## Source
========================
You may know that Node.js has built-in USDT (user statically-defined tracing) probes for performance analysis and debugging, but did you know that Linux now supports using them? And now that V8 has tracing, is this too late to matter? In this post I'll explain things a little with a basic USDT example.
The Linux 4.x series has been adding enhancements to BPF (Berkeley Packet Filter) originally for software defined networks, but now can be used for programmatic tracing. Aka BPF superpowers. These are built into Linux, so sooner or later, this is coming to everyone who runs Linux.
I wrote an example of instrumenting the node http-server-request USDT probe with BPF:
# ./nodejs_http_server.py 24728 TIME(s) COMM PID ARGS 24653324.561322998 node 24728 path:/index.html 24653335.343401998 node 24728 path:/images/welcome.png 24653340.510164998 node 24728 path:/images/favicon.png
The source is in bcc under examples/tracing/nodejs_http_server.py:
bcc uses C for the kernel instrumentation (which it compiles into BPF bytecode) and Python (or lua) for user-level reporting. It gets the job done, but is verbose. This example should be even more verbose: I used a debug shortcut, bpf_trace_printk(), but if this were a tool intended for concurrent use it needs to use BPF_PERF_OUTPUT() instead (I explained how in the bcc Python Tutorial), which will inflate the code further.
========================
## Data listing
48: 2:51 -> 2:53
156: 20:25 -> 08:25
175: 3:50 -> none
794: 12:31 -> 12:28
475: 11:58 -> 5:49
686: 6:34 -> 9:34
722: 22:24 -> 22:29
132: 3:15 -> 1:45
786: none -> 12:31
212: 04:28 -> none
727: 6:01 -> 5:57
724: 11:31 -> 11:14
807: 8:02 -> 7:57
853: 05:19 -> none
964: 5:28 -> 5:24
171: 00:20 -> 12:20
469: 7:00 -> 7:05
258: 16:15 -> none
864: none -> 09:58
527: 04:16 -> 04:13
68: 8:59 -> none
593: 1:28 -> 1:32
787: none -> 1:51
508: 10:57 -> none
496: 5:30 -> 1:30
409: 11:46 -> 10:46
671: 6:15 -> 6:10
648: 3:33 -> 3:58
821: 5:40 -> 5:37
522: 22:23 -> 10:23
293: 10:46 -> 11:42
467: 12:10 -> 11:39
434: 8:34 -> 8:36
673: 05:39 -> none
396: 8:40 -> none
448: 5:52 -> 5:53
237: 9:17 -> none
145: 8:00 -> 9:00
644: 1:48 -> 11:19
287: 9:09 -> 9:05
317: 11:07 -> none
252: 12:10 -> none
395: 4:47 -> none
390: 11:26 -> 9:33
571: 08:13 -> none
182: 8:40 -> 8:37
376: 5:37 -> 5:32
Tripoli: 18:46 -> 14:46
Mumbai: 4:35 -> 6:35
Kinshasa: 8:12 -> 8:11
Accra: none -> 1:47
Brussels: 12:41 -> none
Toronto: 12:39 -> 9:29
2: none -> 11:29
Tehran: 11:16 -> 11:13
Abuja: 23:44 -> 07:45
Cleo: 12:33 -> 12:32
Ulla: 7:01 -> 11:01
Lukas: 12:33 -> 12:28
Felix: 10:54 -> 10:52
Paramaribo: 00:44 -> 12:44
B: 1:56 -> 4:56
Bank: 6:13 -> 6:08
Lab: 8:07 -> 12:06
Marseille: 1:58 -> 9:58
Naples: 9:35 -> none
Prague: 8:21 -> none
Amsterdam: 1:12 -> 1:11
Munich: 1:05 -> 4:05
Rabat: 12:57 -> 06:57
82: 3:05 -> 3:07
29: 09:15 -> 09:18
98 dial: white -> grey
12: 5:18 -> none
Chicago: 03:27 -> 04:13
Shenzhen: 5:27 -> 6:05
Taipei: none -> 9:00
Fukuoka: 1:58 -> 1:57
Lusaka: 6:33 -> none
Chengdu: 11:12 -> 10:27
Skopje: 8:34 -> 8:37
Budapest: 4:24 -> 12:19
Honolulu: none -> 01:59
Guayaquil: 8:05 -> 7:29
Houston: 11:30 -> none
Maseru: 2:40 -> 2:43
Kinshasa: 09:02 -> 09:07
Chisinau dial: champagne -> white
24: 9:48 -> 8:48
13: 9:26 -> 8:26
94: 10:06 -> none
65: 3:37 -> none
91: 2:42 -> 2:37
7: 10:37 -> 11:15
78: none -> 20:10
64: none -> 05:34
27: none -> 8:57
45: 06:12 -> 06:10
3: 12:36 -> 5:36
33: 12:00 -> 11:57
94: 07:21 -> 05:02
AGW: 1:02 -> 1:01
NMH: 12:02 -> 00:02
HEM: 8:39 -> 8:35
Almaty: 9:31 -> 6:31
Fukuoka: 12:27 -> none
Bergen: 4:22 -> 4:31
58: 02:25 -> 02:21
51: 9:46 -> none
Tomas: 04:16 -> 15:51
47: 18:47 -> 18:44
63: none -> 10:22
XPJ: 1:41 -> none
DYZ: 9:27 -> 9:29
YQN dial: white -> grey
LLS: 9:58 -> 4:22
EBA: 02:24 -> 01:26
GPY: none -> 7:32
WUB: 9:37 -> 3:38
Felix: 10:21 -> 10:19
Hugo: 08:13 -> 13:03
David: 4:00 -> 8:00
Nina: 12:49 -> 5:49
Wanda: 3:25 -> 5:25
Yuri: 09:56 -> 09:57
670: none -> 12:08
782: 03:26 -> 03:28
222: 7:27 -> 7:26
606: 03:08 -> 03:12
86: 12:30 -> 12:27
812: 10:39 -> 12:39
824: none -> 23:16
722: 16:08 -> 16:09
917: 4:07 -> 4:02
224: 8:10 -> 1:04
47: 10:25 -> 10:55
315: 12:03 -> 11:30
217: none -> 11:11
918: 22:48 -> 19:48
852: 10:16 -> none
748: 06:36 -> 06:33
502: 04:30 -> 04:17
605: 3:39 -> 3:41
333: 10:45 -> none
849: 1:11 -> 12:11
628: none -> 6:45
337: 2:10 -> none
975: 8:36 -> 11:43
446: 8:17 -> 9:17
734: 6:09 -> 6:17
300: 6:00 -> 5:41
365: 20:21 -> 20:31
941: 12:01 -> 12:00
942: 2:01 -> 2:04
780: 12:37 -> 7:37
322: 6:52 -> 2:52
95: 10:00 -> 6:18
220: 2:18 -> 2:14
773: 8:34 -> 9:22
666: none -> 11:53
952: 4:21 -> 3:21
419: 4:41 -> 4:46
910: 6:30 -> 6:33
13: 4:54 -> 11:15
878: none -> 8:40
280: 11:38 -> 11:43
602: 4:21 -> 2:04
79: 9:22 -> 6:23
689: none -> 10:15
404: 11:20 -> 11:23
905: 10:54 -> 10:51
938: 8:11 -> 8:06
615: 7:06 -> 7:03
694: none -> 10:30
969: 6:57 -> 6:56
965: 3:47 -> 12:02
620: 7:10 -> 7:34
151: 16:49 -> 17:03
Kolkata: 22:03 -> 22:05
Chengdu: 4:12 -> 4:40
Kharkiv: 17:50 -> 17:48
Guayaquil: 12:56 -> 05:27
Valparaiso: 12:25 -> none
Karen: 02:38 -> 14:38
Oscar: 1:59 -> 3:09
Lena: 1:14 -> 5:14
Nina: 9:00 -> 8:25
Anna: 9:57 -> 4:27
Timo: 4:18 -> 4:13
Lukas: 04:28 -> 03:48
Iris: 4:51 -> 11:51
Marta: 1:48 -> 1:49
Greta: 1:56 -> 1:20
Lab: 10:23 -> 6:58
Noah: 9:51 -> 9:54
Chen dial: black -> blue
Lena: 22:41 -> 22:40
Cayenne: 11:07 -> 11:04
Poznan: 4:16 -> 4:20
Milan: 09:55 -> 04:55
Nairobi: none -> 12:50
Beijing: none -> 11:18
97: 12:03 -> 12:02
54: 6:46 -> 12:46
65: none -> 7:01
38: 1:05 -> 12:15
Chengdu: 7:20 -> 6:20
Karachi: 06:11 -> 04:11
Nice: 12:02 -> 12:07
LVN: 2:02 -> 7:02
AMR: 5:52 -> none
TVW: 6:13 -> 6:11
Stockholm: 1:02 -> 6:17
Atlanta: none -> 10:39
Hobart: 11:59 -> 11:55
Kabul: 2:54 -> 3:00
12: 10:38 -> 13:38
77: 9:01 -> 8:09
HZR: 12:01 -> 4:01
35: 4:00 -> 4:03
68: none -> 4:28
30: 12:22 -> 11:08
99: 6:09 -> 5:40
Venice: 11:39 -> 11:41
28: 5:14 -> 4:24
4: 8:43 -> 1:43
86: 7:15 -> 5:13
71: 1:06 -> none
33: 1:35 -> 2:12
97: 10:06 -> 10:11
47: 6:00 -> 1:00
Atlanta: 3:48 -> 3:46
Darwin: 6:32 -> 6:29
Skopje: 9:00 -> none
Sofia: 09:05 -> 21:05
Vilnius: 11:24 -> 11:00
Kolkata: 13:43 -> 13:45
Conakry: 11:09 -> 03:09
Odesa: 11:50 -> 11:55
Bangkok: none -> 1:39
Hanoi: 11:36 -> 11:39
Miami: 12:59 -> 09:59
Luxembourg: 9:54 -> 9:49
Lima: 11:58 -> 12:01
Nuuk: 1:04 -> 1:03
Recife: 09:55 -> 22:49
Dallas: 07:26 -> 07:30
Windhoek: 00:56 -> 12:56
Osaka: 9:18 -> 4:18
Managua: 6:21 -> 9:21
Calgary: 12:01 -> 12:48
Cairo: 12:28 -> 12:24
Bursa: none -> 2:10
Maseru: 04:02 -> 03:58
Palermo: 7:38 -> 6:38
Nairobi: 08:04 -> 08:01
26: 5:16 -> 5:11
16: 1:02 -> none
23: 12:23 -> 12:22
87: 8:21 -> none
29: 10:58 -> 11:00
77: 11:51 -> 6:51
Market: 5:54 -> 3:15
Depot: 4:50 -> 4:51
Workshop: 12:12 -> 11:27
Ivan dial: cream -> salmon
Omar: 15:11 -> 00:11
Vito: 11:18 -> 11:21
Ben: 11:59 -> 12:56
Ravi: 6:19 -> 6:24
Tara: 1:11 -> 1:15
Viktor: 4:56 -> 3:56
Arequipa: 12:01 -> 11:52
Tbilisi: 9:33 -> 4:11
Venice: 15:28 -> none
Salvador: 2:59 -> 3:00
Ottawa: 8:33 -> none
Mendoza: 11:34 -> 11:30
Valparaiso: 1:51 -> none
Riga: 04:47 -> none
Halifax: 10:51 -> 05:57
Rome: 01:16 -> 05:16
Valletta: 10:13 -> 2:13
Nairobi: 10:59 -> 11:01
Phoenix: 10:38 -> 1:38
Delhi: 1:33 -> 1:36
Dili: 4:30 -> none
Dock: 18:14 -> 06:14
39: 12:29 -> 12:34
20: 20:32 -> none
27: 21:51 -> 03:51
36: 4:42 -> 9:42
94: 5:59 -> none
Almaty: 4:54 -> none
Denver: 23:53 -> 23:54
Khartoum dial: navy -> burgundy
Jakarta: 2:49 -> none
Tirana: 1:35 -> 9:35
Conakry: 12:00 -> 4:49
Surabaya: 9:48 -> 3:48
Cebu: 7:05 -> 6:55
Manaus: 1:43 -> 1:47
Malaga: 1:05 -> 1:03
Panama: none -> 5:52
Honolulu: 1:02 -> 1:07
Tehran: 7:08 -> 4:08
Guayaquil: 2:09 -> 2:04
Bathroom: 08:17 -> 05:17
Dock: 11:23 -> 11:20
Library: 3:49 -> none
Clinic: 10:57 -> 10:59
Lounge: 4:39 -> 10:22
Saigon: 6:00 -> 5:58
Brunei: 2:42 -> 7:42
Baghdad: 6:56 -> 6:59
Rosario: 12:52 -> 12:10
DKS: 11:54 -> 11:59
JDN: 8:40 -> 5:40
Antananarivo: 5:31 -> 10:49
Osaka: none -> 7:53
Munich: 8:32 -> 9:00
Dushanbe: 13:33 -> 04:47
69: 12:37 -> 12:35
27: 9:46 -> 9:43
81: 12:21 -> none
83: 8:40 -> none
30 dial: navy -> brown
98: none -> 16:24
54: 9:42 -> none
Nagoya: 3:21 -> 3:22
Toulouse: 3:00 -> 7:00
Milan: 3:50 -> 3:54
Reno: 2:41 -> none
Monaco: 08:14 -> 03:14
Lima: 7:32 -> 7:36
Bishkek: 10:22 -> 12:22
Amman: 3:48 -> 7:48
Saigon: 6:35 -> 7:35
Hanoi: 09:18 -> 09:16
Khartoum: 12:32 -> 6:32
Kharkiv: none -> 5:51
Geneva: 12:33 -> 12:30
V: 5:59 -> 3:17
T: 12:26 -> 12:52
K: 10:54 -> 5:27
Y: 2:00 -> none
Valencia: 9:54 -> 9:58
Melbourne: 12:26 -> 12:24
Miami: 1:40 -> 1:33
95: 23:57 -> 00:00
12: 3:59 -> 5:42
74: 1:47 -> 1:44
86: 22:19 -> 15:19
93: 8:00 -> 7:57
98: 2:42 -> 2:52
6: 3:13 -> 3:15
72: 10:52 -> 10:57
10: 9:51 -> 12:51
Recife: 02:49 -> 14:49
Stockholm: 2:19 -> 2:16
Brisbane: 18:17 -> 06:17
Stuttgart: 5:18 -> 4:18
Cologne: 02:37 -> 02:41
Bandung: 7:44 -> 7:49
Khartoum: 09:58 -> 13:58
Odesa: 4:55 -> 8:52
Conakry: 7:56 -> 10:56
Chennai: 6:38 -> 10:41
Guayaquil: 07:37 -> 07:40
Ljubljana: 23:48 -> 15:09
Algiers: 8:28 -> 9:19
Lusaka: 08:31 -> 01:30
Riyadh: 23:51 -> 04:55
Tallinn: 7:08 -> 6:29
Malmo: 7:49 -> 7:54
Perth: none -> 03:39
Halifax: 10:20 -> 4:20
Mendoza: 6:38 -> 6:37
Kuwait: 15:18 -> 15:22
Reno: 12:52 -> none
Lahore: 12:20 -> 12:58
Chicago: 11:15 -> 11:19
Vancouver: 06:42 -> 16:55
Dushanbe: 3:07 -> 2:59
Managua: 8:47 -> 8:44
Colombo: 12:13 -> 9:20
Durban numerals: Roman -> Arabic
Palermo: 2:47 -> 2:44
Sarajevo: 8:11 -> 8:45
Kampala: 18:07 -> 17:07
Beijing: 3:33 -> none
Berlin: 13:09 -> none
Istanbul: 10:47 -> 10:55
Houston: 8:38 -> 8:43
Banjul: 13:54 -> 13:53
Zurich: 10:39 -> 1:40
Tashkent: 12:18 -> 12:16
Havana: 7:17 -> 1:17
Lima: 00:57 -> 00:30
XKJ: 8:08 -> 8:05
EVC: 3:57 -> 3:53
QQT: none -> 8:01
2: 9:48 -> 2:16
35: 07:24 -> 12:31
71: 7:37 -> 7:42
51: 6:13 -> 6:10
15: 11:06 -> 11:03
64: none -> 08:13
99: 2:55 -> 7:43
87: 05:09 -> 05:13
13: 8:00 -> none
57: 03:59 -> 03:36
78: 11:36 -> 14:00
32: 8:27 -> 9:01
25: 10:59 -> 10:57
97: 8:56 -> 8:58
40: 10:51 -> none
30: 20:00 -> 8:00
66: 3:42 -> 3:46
========================
## Tasks
• A. Can you write out the stretch of the Node.js tracing post above from "You may know" through "basic USDT example."?
• B. Going by the Node.js tracing post above, what are the answers to these?
(i) What were the BPF enhancements in the Linux 4.x series originally for?
(ii) Which debug shortcut did the example use?
(iii) What does bcc use for user-level reporting?

## Task-by-task answers
• A.
You may know that Node.js has built-in USDT (user statically-defined tracing) probes for performance analysis and debugging, but did you know that Linux now supports using them? And now that V8 has tracing, is this too late to matter? In this post I'll explain things a little with a basic USDT example.

• B.
(i) Software defined networks.
(ii) bpf_trace_printk().
(iii) Python (or lua).